Ein Pulver für alle Fälle

Methylcellulose: Dow Wolff produziert wichtige Spezialchemikalie für den Bau

Teamwork: Produktionsleiter Marco Großstück, Anlagenfahrerin Kathleen Zeidler und Fahrer Rolf Schröder (von links). Foto: Sturm

Bitterfeld. Ob Berlin, Leipzig oder Köln: Die Silhouette vieler deutscher Großstädte wird von Kranen beherrscht. Die Baubranche ist dort überall gut im Geschäft. Da sind Materialien wie Trockenmörtel, Spritzputz oder Fliesenkleber gefragt.

Die Zutaten dafür kommen etwa von Dow Wolff Cellulosics in Bitterfeld (Sachsen-Anhalt). Dort übergibt Anlagenfahrerin Kathleen Zeidler (32) gerade die Frachtpapiere für den Transport einer raffinierten Substanz: Methylcellulose.
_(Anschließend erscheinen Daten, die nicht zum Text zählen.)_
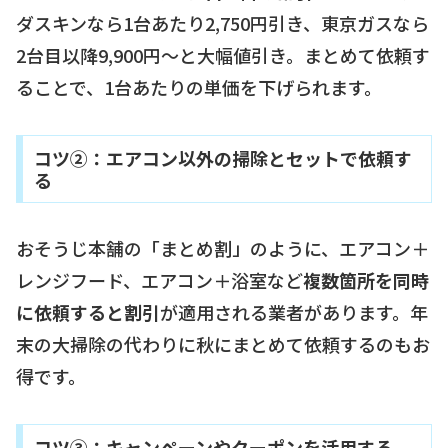
ダスキンなら1台あたり2,750円引き、東京ガスなら
2台目以降9,900円〜と大幅値引き。まとめて依頼す
ることで、1台あたりの単価を下げられます。
コツ②：エアコン以外の掃除とセットで依頼す
る
おそうじ本舗の「まとめ割」のように、エアコン＋
レンジフード、エアコン＋浴室など
複数箇所を同時
に依頼すると割引
が適用される業者があります。年
末の大掃除の代わりに秋にまとめて依頼するのもお
得です。
コツ③：キャンペーンやクーポンを活用する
Das unscheinbare Pulver hat es in sich: – es steuert das Wasserbindevermögen und sorgt zum Beispiel dafür, dass man Fliesen auf dem Kleber noch gerade rücken kann, sie aber nicht von der Wand fallen.

„Im Bau wird es vor allem als Verdickungs- und Bindemittel eingesetzt“, erklärt Zeidler. Über die Rezeptur lassen sich die Trocknungszeiten genau steuern. In drei hochmodernen Anlagen vor Ort wird das begehrte Produkt rund um die Uhr hergestellt – alles für den Bau.

Silo-Lkws fahren die Fracht ins niedersächsische Walsrode. Am Hauptsitz des Unternehmens wird sie konfektioniert, verpackt und zum Kunden geschickt.

Ein anderes Methylcellulose-Produkt aus Bitterfeld eignet sich für den maschinellen Verputz. Beim Auftragen entsteht kaum Körnung. „Nacharbeit ist im Grunde nicht nötig“, so Produktionsleiter Marco Großstück. Erst seit April ist er hier, aber schon ein „alter Hase“ im Geschäft: Vor fünf Jahren war er als Ingenieur an der Errichtung der neusten Anlage beteiligt. „Ein ganz besonderes Schmuckstück“, schwärmt Großstück. Denn der Reaktor hat mit 55 Kubikmetern das „weltweit größte Reaktionsvolumen“ – das macht ihn wettbewerbsfähig.

Produkte aus Bitterfeld kommen rund um den Globus zum Einsatz. Um den Platz an der Spitze auf Dauer zu halten, entwickeln Experten ständig neue Rezepturen – „mit den Kunden“, wie Großstück betont.

Zudem arbeiten alle daran, die Anlagen möglichst effizient zu fahren. Das heißt: laufend Energie und Wasser sparen und die Auslastung weiter erhöhen. „Zur Spitzenposition trägt auch der hohe Ausbildungsstand der Belegschaft bei“, weiß Großstück, der sein Team von 90 Mitarbeitern und 10 Lehrlingen sehr schätzt.

Auf mehr Wissen setzt auch die frischgebackene Industriemeisterin Chemie Kathleen Zeidler: Drei Jahre lang hat sie neben der Schichtarbeit gebüffelt, um den Abschluss zu machen. „Eine harte Zeit“, sagt sie. Aber die Freude an ihrem Job und die finanzielle Unterstützung durch den Betrieb haben ihr den Weg nach oben ein ganzes Stückchen leichter gemacht.


Schon Gewusst?

Wie Methylcellulose entsteht

  • Methylcellulose basiert auf nachwachsenden Rohstoffen. Das Ausgangsmaterial ist Zellulose, die aus pflanzlichem Material gewonnen wird. Für die Herstellung wird sie zu feinem Granulat gemahlen.
  • Das Pulver wird im Reaktor mithilfe von Chemikalien (Methylchlorid, Natronlauge), Druck und Temperatur verarbeitet. Dabei gewinnt der Stoff eine neue Eigenschaft: Er kann jetzt Wasser aufnehmen.
  • Anschließend wird die Substanz mit 95 Grad heißem Wasser von Nebenprodukten gereinigt, dann getrocknet und gemahlen. Mit einigen Zusatzstoffen vermischt eignet sich das Pulver nun für diverse Baumittel.